Jeder kennt diese kleine Stimme im Kopf, die mal leiser und mal lauter ist. Oft ist sie uns nur halb bewusst und ebenso oft sagt sie leider nicht nur freundliche Dinge – im Gegenteil. Sie klingt zum Beispiel so:

"Hast du's also wieder nicht geschafft..."

"Hättest du dich mal mehr angestrengt!"

"Verdammtes Vielfraß. So wird das nie was mit dem Abnehmen..."

"Was zur Hölle machst du da eigentlich wieder?"

Wie viel Macht die negative innere Stimme hat und wie so ein innerer Monolog abläuft, verdeutlichen diese beiden Frauen. Sie haben aufgeschrieben, was sie über ihr eigenes Aussehen denken: Mantras voller Abwertung. Und dadurch, dass sie sich die Sätze gegenseitig laut vorlesen, wird die Härte gegen sich selbst richtig deutlich:

"Die Leute hinter dir starren auf das Fett, das über deinen BH hängt."

"Du siehst auf Fotos so hässlich aus, dass ich sie mir nicht mal mehr angucken kann."

So voller Negativität, so degradierend und gnadenlos kritisch würden wir mit Menschen, die wir lieben, niemals im Leben reden. Warum dann mit uns selbst? Und woher kommt überhaupt diese garstige innere Stimme?

"Internalisierte Normen werden oft als innere Stimme erlebt. Diese basieren auf Werten die uns im Laufe der Sozialisation kommuniziert wurden", erklärt die Psychologie-Professorin und Buchautorin Astrid Schütz von der Uni Bamberg. "Dabei können sogenannte ideale Selbstbilder oder normative Selbstbilder eine Rolle spielen – wie wir sein möchten, oder wie wir glauben sein zu müssen."

Das hat bei weitem nicht nur mit dem eigenen Körper zu tun und kann auch heißen: Jemand, dessen innere Stimme ihn oder sie fürs rumliegen rügt, ist sehr wahrscheinlich damit großgeworden, dass fleißig, strebsam und leistungsstark zu sein besonders wichtig ist und ist dann wütend, dass er oder sie diesem Anspruch nicht genügt.
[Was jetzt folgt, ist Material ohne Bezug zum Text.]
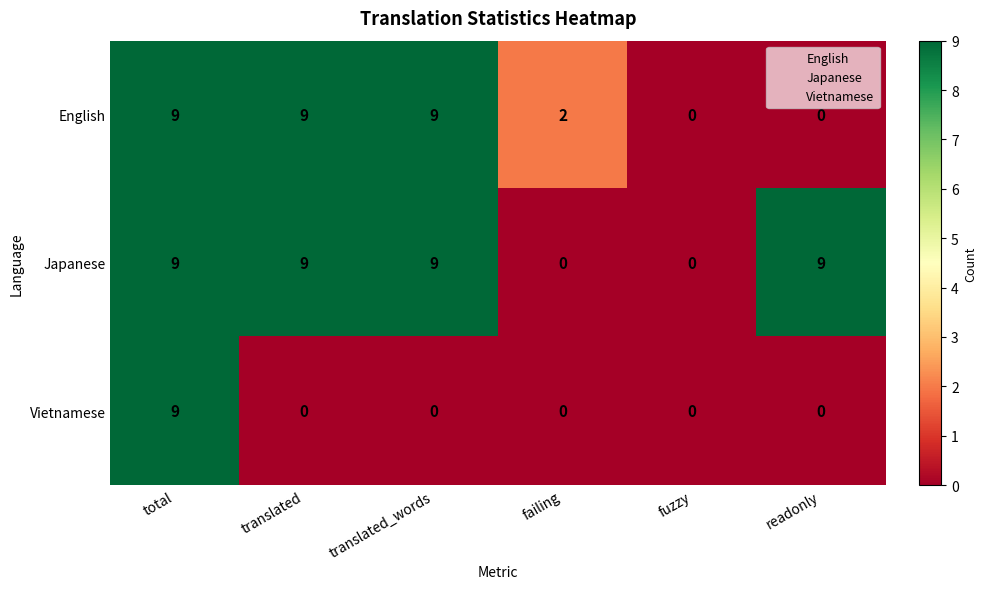

What is the difference between the maximum and minimum values in the Vietnamese series?

9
Genau diese Menschen sind es oft auch, die noch einen Zacken härter zu sich selbst sind als der Rest, berichtet die Professorin: "In der Tat fällt es gerade ehrgeizigen und erfolgreichen Menschen oft schwerer, mit sich selbst so großzügig zu sein wie mit anderen."

Dabei ist liebevolle Nachsicht mit sich wichtig für jeden Menschen. Warum, erklärt die Persönlichkeits-Psychologin folgendermaßen: "Positiver Umgang mit sich stärkt das Vertrauen in eigene Kompetenzen und hilft so, schwierige Situationen anzugehen. Nach Misserfolgen oder Enttäuschungen hilft es, handlungsfähig zu bleiben."
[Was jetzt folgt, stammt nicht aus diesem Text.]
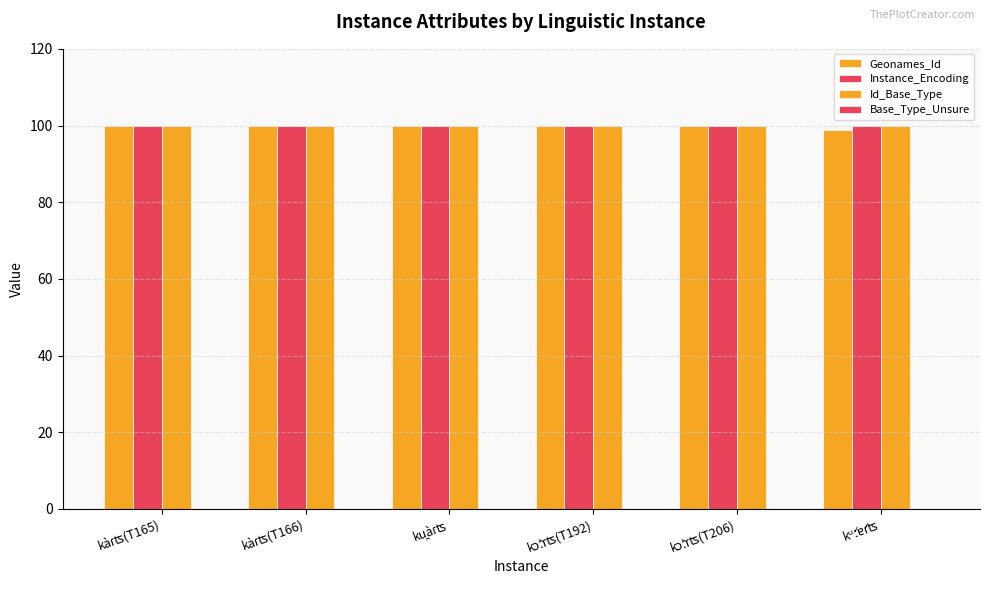

List the series in order of their peak value, highest first.

Geonames_Id, Instance_Encoding, Id_Base_Type, Base_Type_Unsure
Denn niemand macht immer alles richtig, niemand ist immer stark und tapfer, niemand bringt dauerhaft 150 Prozent und niemand erreicht alle seine*ihre Ziele.

Okay. So weit, so logisch. Nur: Wie lässt sich die fiese innere Stimme effektiv abstellen?

Zuhören und hinterfragen

Wie so oft im Leben gibt es auch hierfür keine Standardlösung. Der erste Schritt kann sein, sich dieser negativen inneren Stimme überhaupt voll bewusst zu werden, aktiv zuzuhören und das Gehörte zu realisieren. Dann kann man im zweiten Schritt hinterfragen: Welche Normen habe ich da eigentlich verinnerlicht, woher genau kommen sie und sind das tatsächlich meine ureigenen Vorstellungen davon, wie ich sein sollte und will? Wer sich das klar gemacht hat, kann gezielt dagegen steuern.

"Eine gute Übung, die wir im Training oder Coaching einsetzen besteht darin, die Perspektive zu wechseln", erklärt Expertin Astrid Schütz. Dazu könne man sich eine Situation, in der man sehr kritisch mit sich selbst gewesen sei – beispielsweise nach einem Misserfolg – aus der Perspektive einer guten Freundin betrachten. Was würde sie sagen? Auf welche Ressourcen oder Optionen würde sie hinweisen?

Auf diese Weise baut man nach und nach ein freundlicheres, bewussteres Verhältnis zu sich auf. Das dauer zwar, aber es lohnt sich. Denn wenn du dich selbst nicht hemmungslos unterstützt – wer dann?